Do both together help?

In [None]:
# edit this cell to create a TfidfVectorizer that uses stop words

# create vectorizer object
vectorizer = CountVectorizer(max_features=5000)

# convert our documents and their labels into numpy arrays
Xtis = vectorizer.fit_transform(df['quote'])
Y = (df['fresh'] == 'fresh').values.astype(np.int8)

# split the converted data into training and test sets
xtraintis, xtesttis, ytraintis, ytesttis = train_test_split(Xtis, Y, random_state=1)

In [None]:
# Evaluate performance of models
classify_svm(xtraintis, xtesttis, ytraintis, ytesttis)

# Next steps

Are you satisfied with these results? Why might you be less than satisfied? How can you explain the observed behavior? What are the next steps you would need to do to improve this classifier? If you have time remaining, try a few strategies out below.

In [None]:
# continue playing here.
# did you finish all of the previous labs? How do your implementations compare?

# More Next Steps

We're not making any money with this classifier yet. If it were that easy, everyone would do it and there'd be no money in it. The hardest part of this problem is usually finding good training data. Googling 'sentiment analysis training data' or 'sentiment analysis test data' turns up a few freely available sources. Most of them are hosted by universities.

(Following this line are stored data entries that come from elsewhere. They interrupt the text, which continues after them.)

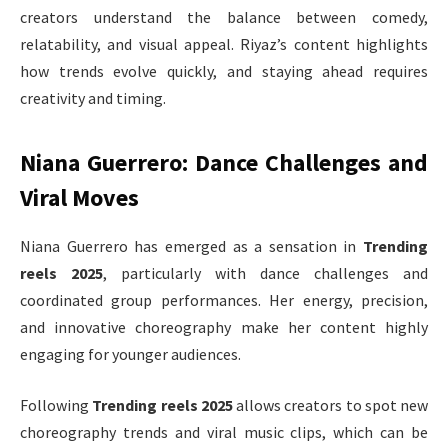
creators understand the balance between comedy,
relatability, and visual appeal. Riyaz’s content highlights
how trends evolve quickly, and staying ahead requires
creativity and timing.
Niana Guerrero: Dance Challenges and
Viral Moves
Niana Guerrero has emerged as a sensation in
Trending
reels 2025
, particularly with dance challenges and
coordinated group performances. Her energy, precision,
and innovative choreography make her content highly
engaging for younger audiences.
Following
Trending reels 2025
allows creators to spot new
choreography trends and viral music clips, which can be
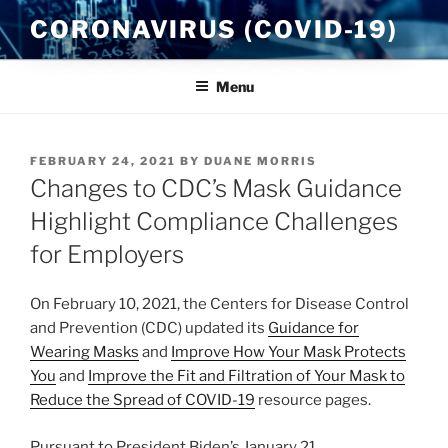
Skip
CORONAVIRUS (COVID-19)
to
content
Menu
POSTED
FEBRUARY 24, 2021
BY
DUANE MORRIS
ON
Changes to CDC’s Mask Guidance
Highlight Compliance Challenges
for Employers
On February 10, 2021, the Centers for Disease Control
and Prevention (CDC) updated its
Guidance for
Wearing Masks
and
Improve How Your Mask Protects
You
and
Improve the Fit and Filtration of Your Mask to
Reduce the Spread of COVID-19
resource pages.
Pursuant to President Biden’s January 21,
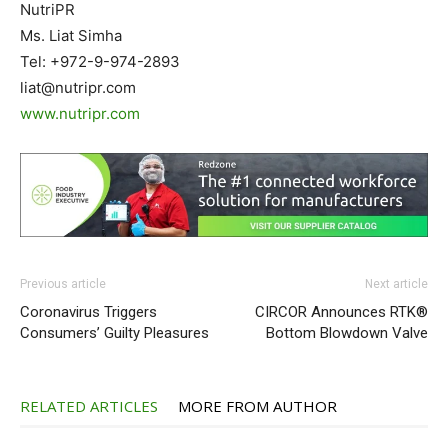
NutriPR
Ms. Liat Simha
Tel: +972-9-974-2893
liat@nutripr.com
www.nutripr.com
Previous article
Next article
Coronavirus Triggers
CIRCOR Announces RTK®
Consumers’ Guilty Pleasures
Bottom Blowdown Valve
RELATED ARTICLES
MORE FROM AUTHOR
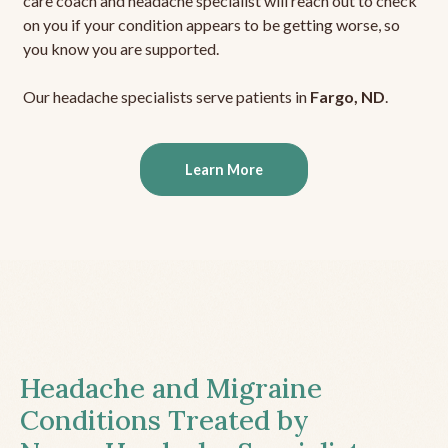
care coach and headache specialist will reach out to check
on you if your condition appears to be getting worse, so
you know you are supported.
Our headache specialists serve patients in
Fargo, ND
.
Learn More
Headache and Migraine
Conditions Treated by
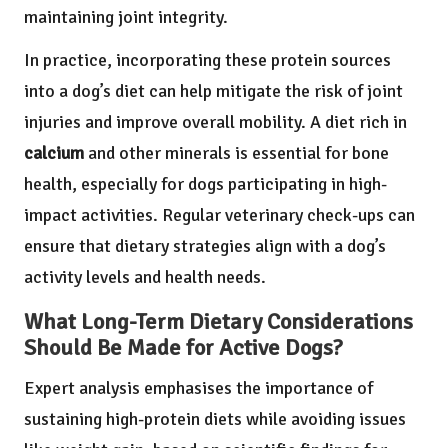
maintaining joint integrity.
In practice, incorporating these protein sources
into a dog’s diet can help mitigate the risk of joint
injuries and improve overall mobility. A diet rich in
calcium
and other minerals is essential for bone
health, especially for dogs participating in high-
impact activities. Regular veterinary check-ups can
ensure that dietary strategies align with a dog’s
activity levels and health needs.
What Long-Term Dietary Considerations
Should Be Made for Active Dogs?
Expert analysis emphasises the importance of
sustaining high-protein diets while avoiding issues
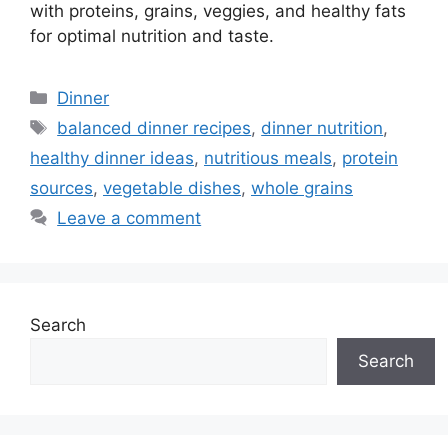
with proteins, grains, veggies, and healthy fats
for optimal nutrition and taste.
Categories
Dinner
Tags
balanced dinner recipes
,
dinner nutrition
,
healthy dinner ideas
,
nutritious meals
,
protein
sources
,
vegetable dishes
,
whole grains
Leave a comment
Search
Search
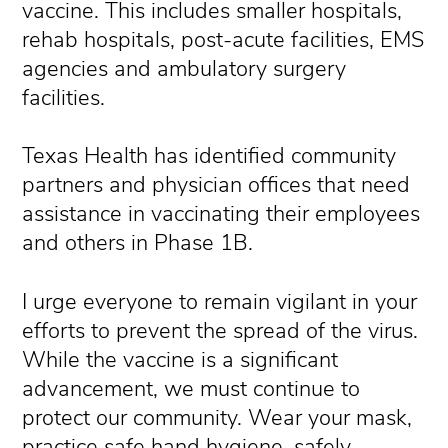
vaccine. This includes smaller hospitals,
rehab hospitals, post-acute facilities, EMS
agencies and ambulatory surgery
facilities.
Texas Health has identified community
partners and physician offices that need
assistance in vaccinating their employees
and others in Phase 1B.
I urge everyone to remain vigilant in your
efforts to prevent the spread of the virus.
While the vaccine is a significant
advancement, we must continue to
protect our community. Wear your mask,
practice safe hand hygiene, safely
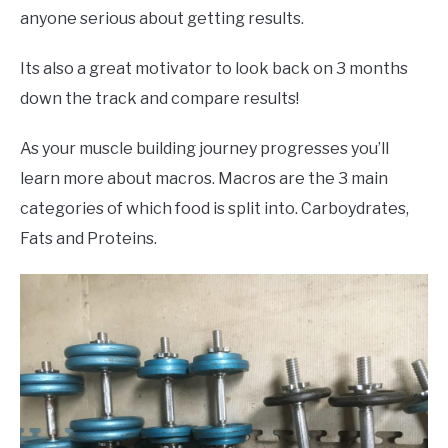
anyone serious about getting results.
Its also a great motivator to look back on 3 months
down the track and compare results!
As your muscle building journey progresses you’ll
learn more about macros. Macros are the 3 main
categories of which food is split into. Carboydrates,
Fats and Proteins.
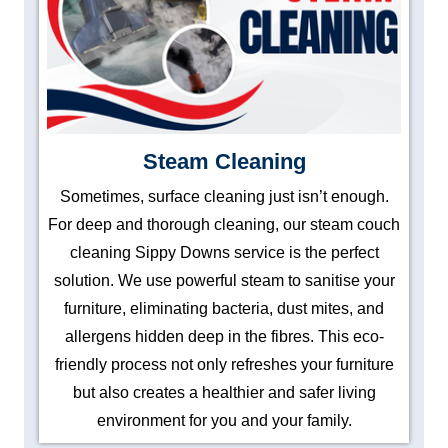
Steam Cleaning
Sometimes, surface cleaning just isn’t enough.
For deep and thorough cleaning, our steam couch
cleaning Sippy Downs service is the perfect
solution. We use powerful steam to sanitise your
furniture, eliminating bacteria, dust mites, and
allergens hidden deep in the fibres. This eco-
friendly process not only refreshes your furniture
but also creates a healthier and safer living
environment for you and your family.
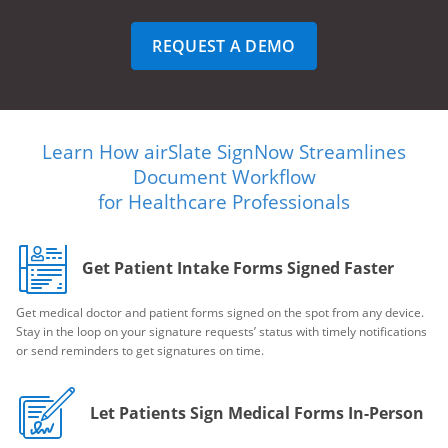
REQUEST A DEMO
Learn How airSlate SignNow Streamlines
Document Workflow
for Healthcare Professionals
Get Patient Intake Forms Signed Faster
Get medical doctor and patient forms signed on the spot from any device.
Stay in the loop on your signature requests’ status with timely notifications
or send reminders to get signatures on time.
Let Patients Sign Medical Forms In-Person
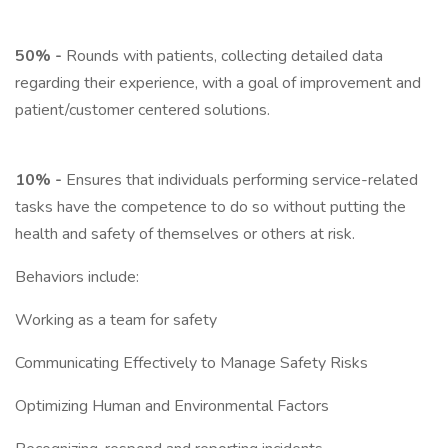
50% -
Rounds with patients, collecting detailed data
regarding their experience, with a goal of improvement and
patient/customer centered solutions.
10% -
Ensures that individuals performing service-related
tasks have the competence to do so without putting the
health and safety of themselves or others at risk.
Behaviors include:
Working as a team for safety
Communicating Effectively to Manage Safety Risks
Optimizing Human and Environmental Factors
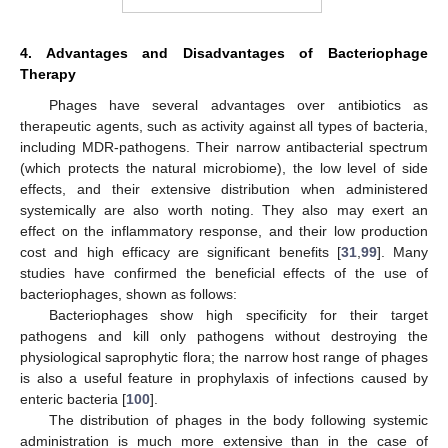
4. Advantages and Disadvantages of Bacteriophage
Therapy
Phages have several advantages over antibiotics as
therapeutic agents, such as activity against all types of bacteria,
including MDR-pathogens. Their narrow antibacterial spectrum
(which protects the natural microbiome), the low level of side
effects, and their extensive distribution when administered
systemically are also worth noting. They also may exert an
effect on the inflammatory response, and their low production
cost and high efficacy are significant benefits [
31
,
99
]. Many
studies have confirmed the beneficial effects of the use of
bacteriophages, shown as follows:
Bacteriophages show high specificity for their target
pathogens and kill only pathogens without destroying the
physiological saprophytic flora; the narrow host range of phages
is also a useful feature in prophylaxis of infections caused by
enteric bacteria [
100
].
The distribution of phages in the body following systemic
administration is much more extensive than in the case of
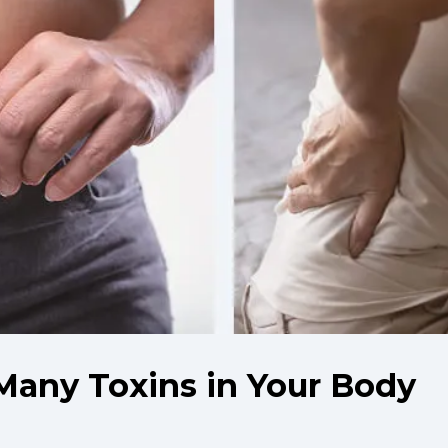
Many Toxins in Your Body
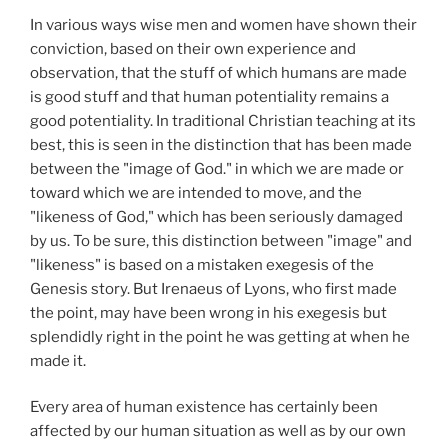
In various ways wise men and women have shown their
conviction, based on their own experience and
observation, that the stuff of which humans are made
is good stuff and that human potentiality remains a
good potentiality. In traditional Christian teaching at its
best, this is seen in the distinction that has been made
between the "image of God." in which we are made or
toward which we are intended to move, and the
"likeness of God," which has been seriously damaged
by us. To be sure, this distinction between "image" and
"likeness" is based on a mistaken exegesis of the
Genesis story. But Irenaeus of Lyons, who first made
the point, may have been wrong in his exegesis but
splendidly right in the point he was getting at when he
made it.
Every area of human existence has certainly been
affected by our human situation as well as by our own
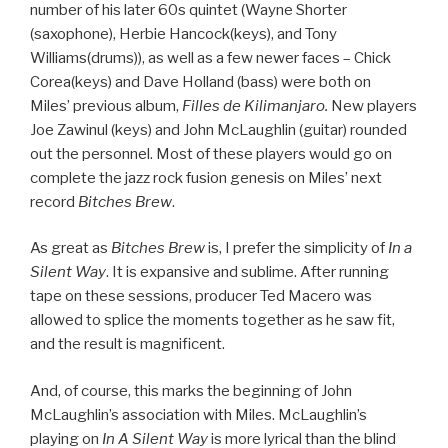
number of his later 60s quintet (Wayne Shorter
(saxophone), Herbie Hancock(keys), and Tony
Williams(drums)), as well as a few newer faces – Chick
Corea(keys) and Dave Holland (bass) were both on
Miles’ previous album,
Filles de Kilimanjaro.
New players
Joe Zawinul (keys) and John McLaughlin (guitar) rounded
out the personnel. Most of these players would go on
complete the jazz rock fusion genesis on Miles’ next
record
Bitches Brew
.
As great as
Bitches Brew
is, I prefer the simplicity of
In a
Silent Way
. It is expansive and sublime. After running
tape on these sessions, producer Ted Macero was
allowed to splice the moments together as he saw fit,
and the result is magnificent.
And, of course, this marks the beginning of John
McLaughlin’s association with Miles. McLaughlin’s
playing on
In A Silent Way
is more lyrical than the blind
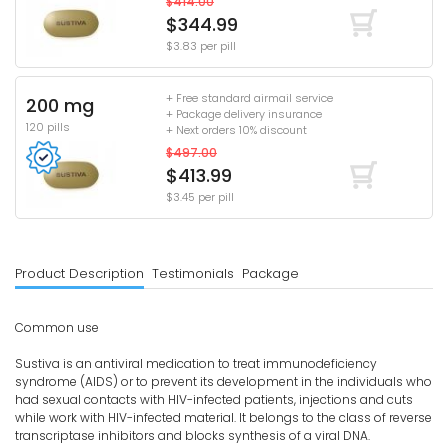
$414.00
$344.99
$3.83 per pill
+ Free standard airmail service
200 mg
+ Package delivery insurance
120 pills
+ Next orders 10% discount
$497.00
$413.99
$3.45 per pill
Product Description
Testimonials
Package
Common use
Sustiva is an antiviral medication to treat immunodeficiency
syndrome (AIDS) or to prevent its development in the individuals who
had sexual contacts with HIV-infected patients, injections and cuts
while work with HIV-infected material. It belongs to the class of reverse
transcriptase inhibitors and blocks synthesis of a viral DNA.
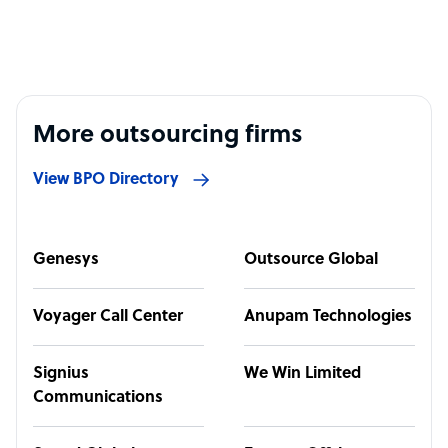
More outsourcing firms
View BPO Directory
Genesys
Outsource Global
Voyager Call Center
Anupam Technologies
Signius
We Win Limited
Communications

But notice, determining the judgment of a movie review isn't the same task as determining the emotional content of a tweet. And yet, it kind of is. The computer doesn't know anything about nature of the text. All it knows is that there are documents with one label (fresh/happy) and documents with another label (rotten/sad) and it needs to fit a model to discriminate between the two. This can be extended to more classes (look into the 20 newsgroups dataset in sci-kit learn) and to proprietary corpora.

One application you might use at work is classifying support emails from users. The classes may be 'ranting', 'mischarge', 'lost order', 'gushing'. Or whatever is common. Even if the classifier isn't perfect, it could help streamline the process of getting the right emails to the right support personnel.